Fake News und Verschwörungstheorien verbreiten sich heute, im Zeitalter von Vernunft und Logik, besonders rasant. Im Interview erklärt der Philosoph Philipp Hübl, wieso Menschen Fakten und Tatsachen misstrauen.

Text:
AXA PARTNERS

Bild:
Jonas Holthaus

April 2020

Herr Hübl, steckt die Wahrheit in einer Krise?

Auf keinen Fall. Wenn ich von „Wahrheit“ spreche, meine ich im philosophischen Sinne eine wahre Aussage. Jeder glaubt daran, dass es Tatsachen gibt wie „2+2=4“ oder „Berlin ist die Hauptstadt von Deutschland“. Nur in wenigen Bereichen, in denen es um unsere moralische Identität, also Weltanschauung, geht, ist einigen Menschen die Wahrheit plötzlich nicht mehr so wichtig. Sie wollen dann unbedingt ihre Weltsicht bestärken und gehen soweit, allem zu widersprechen, was ihre Ideologie nicht unterstützt oder fälschen sogar Nachrichten aktiv selbst. 

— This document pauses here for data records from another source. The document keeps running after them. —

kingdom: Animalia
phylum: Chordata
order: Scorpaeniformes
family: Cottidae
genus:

Wo sind Fake News besonders präsent? 

Sie tauchen vor allem am linken und rechten politischen Rand auf. Am rechten Rand werden sie benutzt, um Menschengruppierungen, die „fremd“ sind, zu diskreditieren und diese Weltanschauung zu verbreiten. Am linken Rand wiederum gibt es Fake News rund um gesundheitliche Themen, weil großen Unternehmen nicht getraut wird und man Minderheiten vor diesen schützen will.

Und wie tickt eine Person, die Fake News verbreitet? 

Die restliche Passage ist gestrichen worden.